Show that all prime ideals of $\mathbb Z[\sqrt {-3}]$ are maximal

Question

How to show that all prime ideals of $\mathbb Z[\sqrt {-3}]$ are maximal?

My attempt:

$\mathbb Z[\sqrt {-3}]\cong \mathbb Z[x]/(x^2+3)$

Let p be prime ideal of $\mathbb Z[\sqrt {-3}]$

SO $\mathbb Z[\sqrt {-3}]/(p(x))$ is integral domain

I could not prove but I think it will be finite.

So it will be field so p become maximal ideal .

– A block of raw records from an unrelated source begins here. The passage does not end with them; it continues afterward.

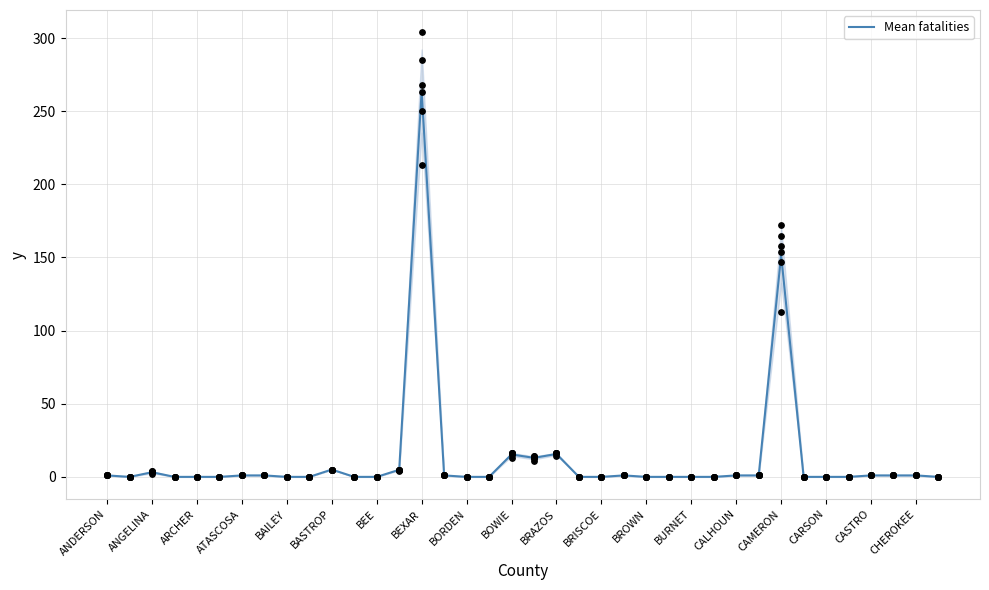

The value of Mean fatalities at CAMERON is 242.2. True or false?

False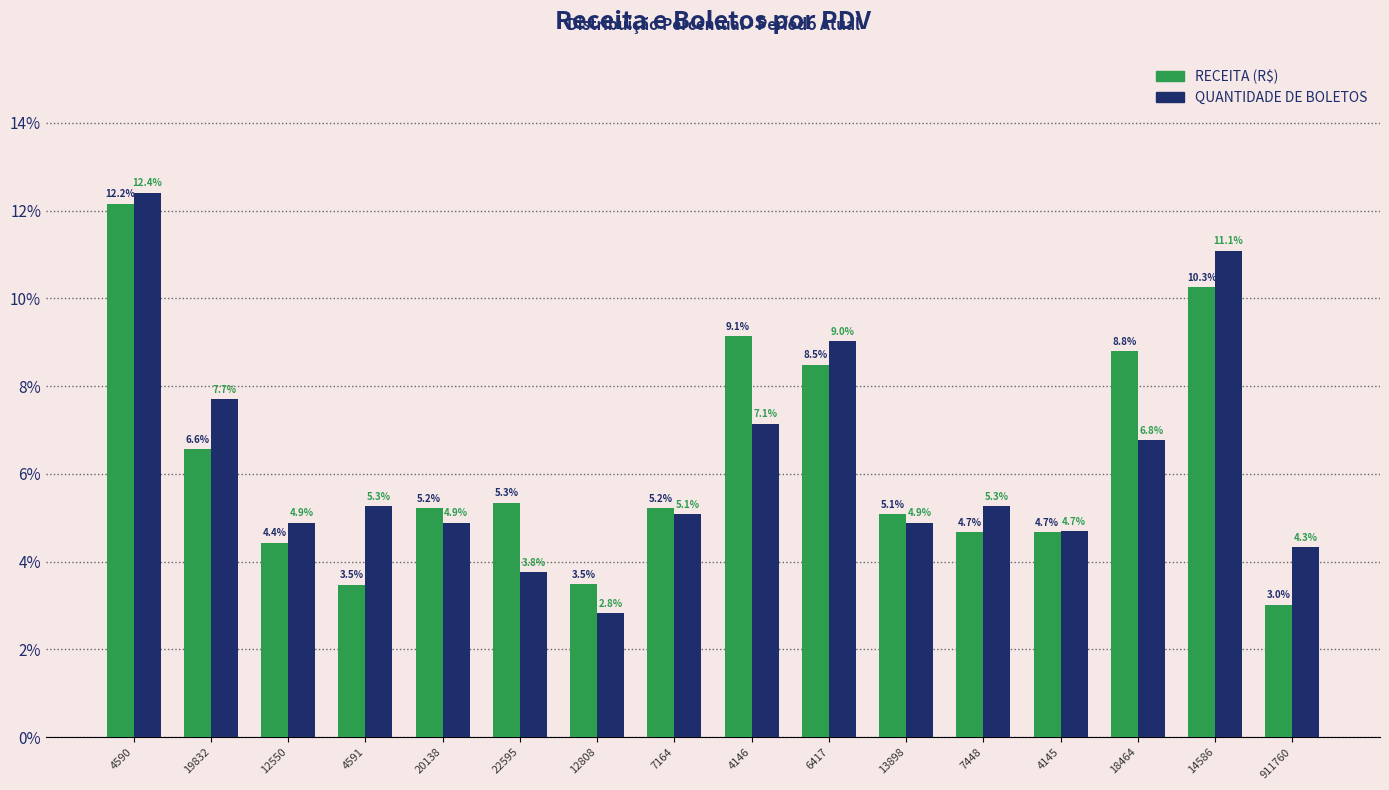

At which category is the sum across all series the highest?

4590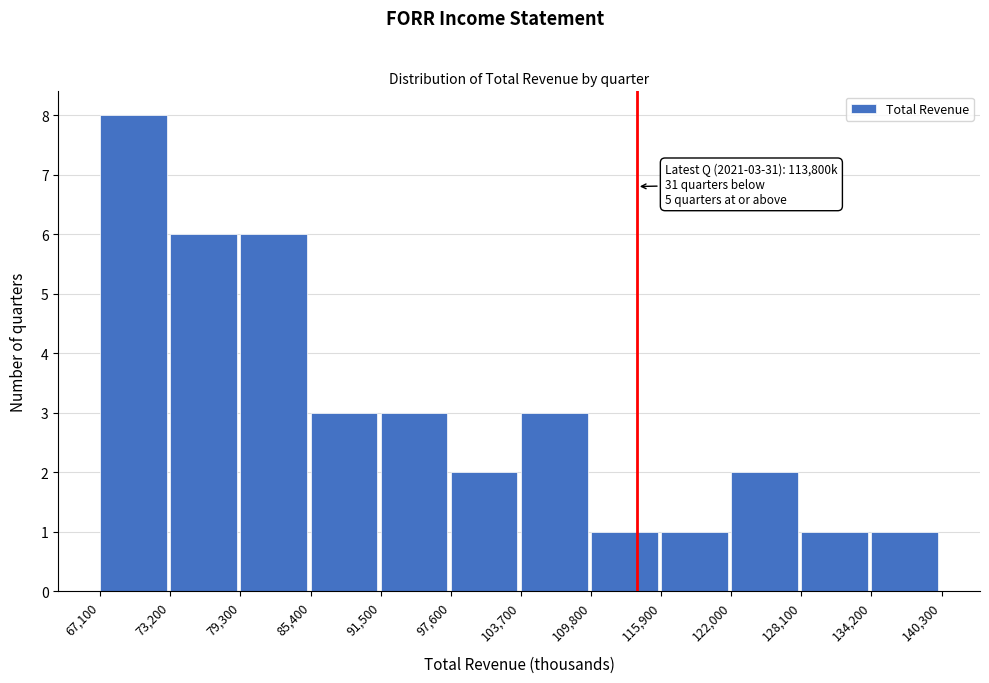

Over which range of the x-axis is the bar tallest?

67,100 to 73,200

Please Help me show above claim

Any Help will be appreciated

Answer 1

You need to exclude the zero ideal: it is prime but not maximal.

If $I$ is a nonzero ideal of $R=\Bbb Z[\sqrt{-3}]$, then $I$ has finite index in $R$, so $R/I$ is a finite ring.

An ideal $I$ in a commutative ring $R$ is maximal iff $R/I$ is a field and is prime iff $R/I$ is an integral domain.

A finite integral domain is a field, by a well-known theorem, so in our example, if $I$ is a non-zero prime ideal, then $R/I$ is an integral domain, so $R/I$ is a field, and $I$ must be maximal.

This argument also works when $R$ any order in an algebraic number field.